Lynch a ensuite eu la chance de transformer l’une des plus grandes histoires fantastiques de science-fiction de la littérature en film, « Dune » (1984). Une expérience qui n’a pas été tout à fait facile pour toutes les parties et que le réalisateur a ensuite qualifiée de désagréable. Mais en l’acteur principal Kyle MacLachlan, il a non seulement trouvé le casting idéal, mais aussi une sorte d’acteur pour la vie. Il devient également le héros de Blue Velvet (1986), un pétillant film néo-noir sur le passage à l’âge adulte aux accents pervers. Tous les thèmes qui distinguent les films de Lynch – la domination des secrets, l’imagerie onirique, le jeu étrange de la sexualité, du kitsch et de la violence – peuvent déjà être trouvés ici.
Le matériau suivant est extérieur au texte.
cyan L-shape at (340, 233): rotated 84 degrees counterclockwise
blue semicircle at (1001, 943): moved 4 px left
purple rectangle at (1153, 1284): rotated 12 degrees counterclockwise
Quelques années plus tard, en collaboration avec le scénariste et producteur Mark Frost, il trouve une astucieuse variation de certains motifs de « Blue Velvet » avec la série télévisée d’époque « Twin Peaks ». En quelques épisodes, la série est devenue un hybride de pratiquement tous les genres cinématographiques, incomparable à tout ce qui était au début des années 90. La moitié du monde se demandait qui avait tué Laura Palmer. La même année, le réalisateur sort également « Wild At Heart », sa version approximative du « Magicien d’Oz », considéré à l’époque comme postmoderne. Le film a remporté la Palme d’Or à Cannes – mais a été hué lors de sa projection.
Il a également connu du succès en tant que peintre, musicien et créateur de meubles.
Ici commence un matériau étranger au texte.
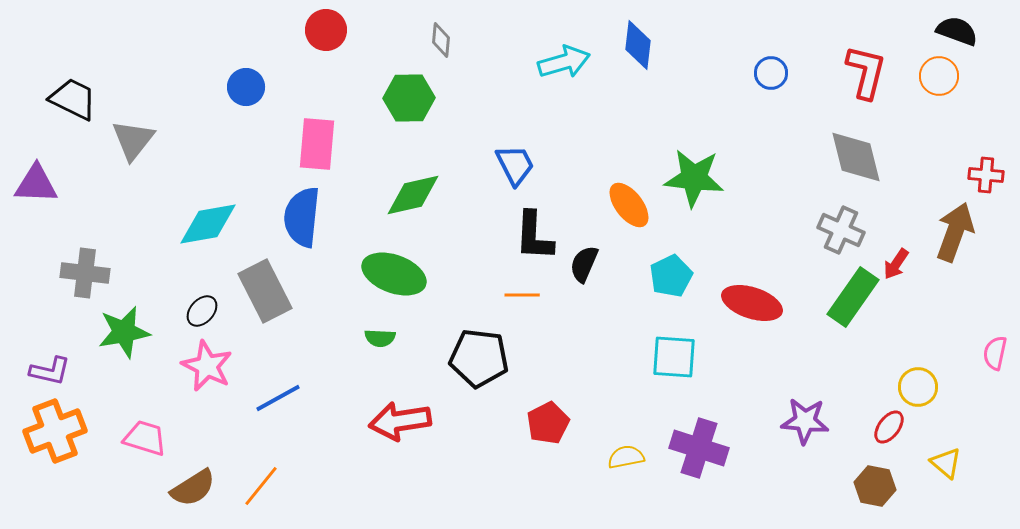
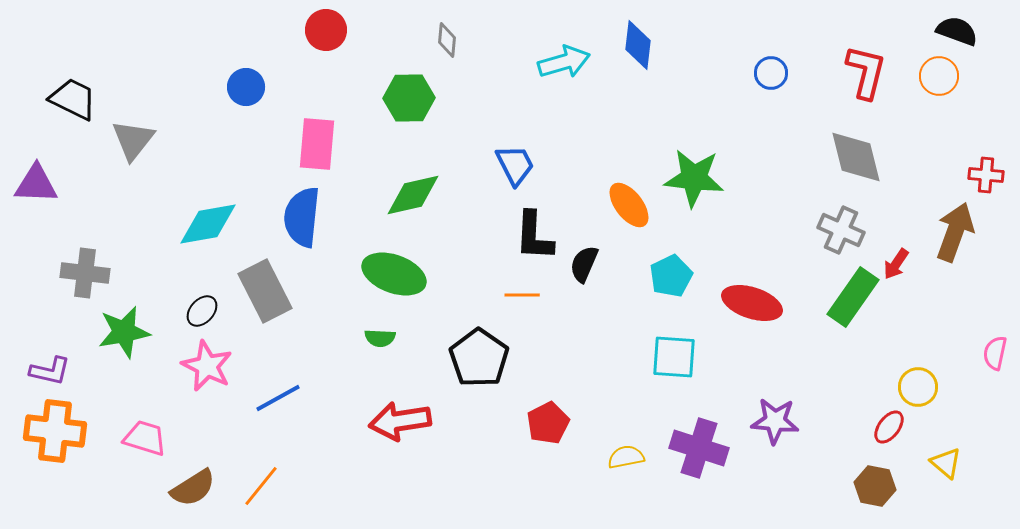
gray diamond at (441, 40): moved 6 px right
black pentagon at (479, 358): rotated 28 degrees clockwise
purple star at (805, 421): moved 30 px left
orange cross at (55, 431): rotated 28 degrees clockwise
Lynch a fait une pause créative et a créé un panorama de folie avec « Lost Highway » (1997), qui a fusionné plusieurs niveaux narratifs dans un cauchemar de Los Angeles. Parce que Lynch a utilisé une chanson de Rammstein pour le film, le groupe est devenu un phénomène international. “Straight Story” semblait être une exception salutaire à tout le matériel inquiétant de 1999, mais le noyau spirituel caché dans ce conte mélancolique de frères se retrouve dans tous les films du réalisateur. Lynch est devenu très tôt connu comme un défenseur de la méditation transcendantale et est devenu plus tard l’un de ses ambassadeurs les plus célèbres.
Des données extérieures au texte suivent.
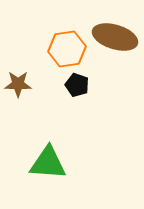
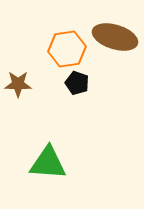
black pentagon: moved 2 px up
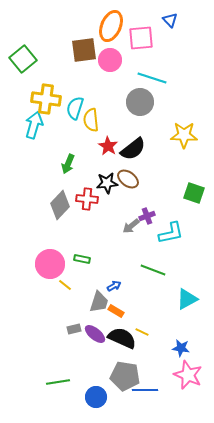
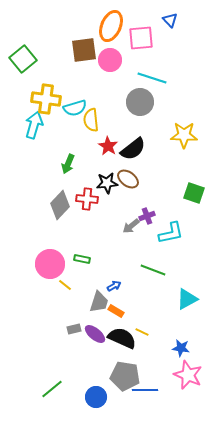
cyan semicircle at (75, 108): rotated 125 degrees counterclockwise
green line at (58, 382): moved 6 px left, 7 px down; rotated 30 degrees counterclockwise
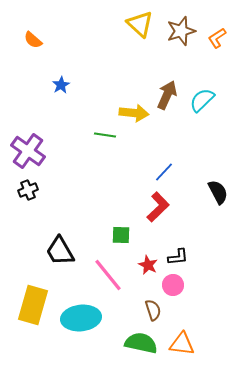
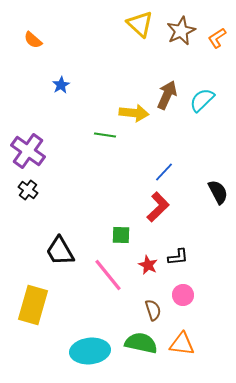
brown star: rotated 8 degrees counterclockwise
black cross: rotated 30 degrees counterclockwise
pink circle: moved 10 px right, 10 px down
cyan ellipse: moved 9 px right, 33 px down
Avec « Mulholland Drive », en fait prévu comme une série télévisée comme « Twin Peaks », Lynch a trouvé en 2001 la clé pour rassembler tous ses thèmes et motifs dans une astucieuse variation de genre. Le réalisateur a fait de Naomi Watts une star de cinéma. Initialement reçue par des critiques de cinéma très mitigées, la version moderne de « Sunset Boulevard » est devenue l’une des préférées des cinéastes. Dans la liste des 100 meilleurs films de « Sight And Sound », choisie par la critique tous les 10 ans, le film est classé huitième. En 2006, Lynch a enchaîné avec « Inland Empire », une expérience filmée numériquement pour la première fois entièrement dédiée à son actrice de « Blue Velvet » Laura Dern.
Il n’est plus possible de déterminer si Lynch s’est de moins en moins intéressé au cinéma (comme il l’a lui-même dit à plusieurs reprises) ou si aucun film n’a plus été produit. L’artiste se concentre ensuite davantage sur la peinture et la création de meubles. Il a également trouvé un domaine d’activité qui l’a comblé en tant que musicien – plus récemment, il y a eu un autre album avec la chanteuse Chrysta Bell. Mais un coup de chance s’est présenté lorsque l’occasion s’est présentée de mettre en scène une sorte de suite à “Twin Peaks”. 18 épisodes, tous réalisés par Lynch lui-même, une rétrospective et une méditation, pour ainsi dire, sur tout ce qui maintenait la matière en son sein.
David Lynch, marié quatre fois, laisse derrière lui deux filles et deux fils – et une œuvre artistique incomparable.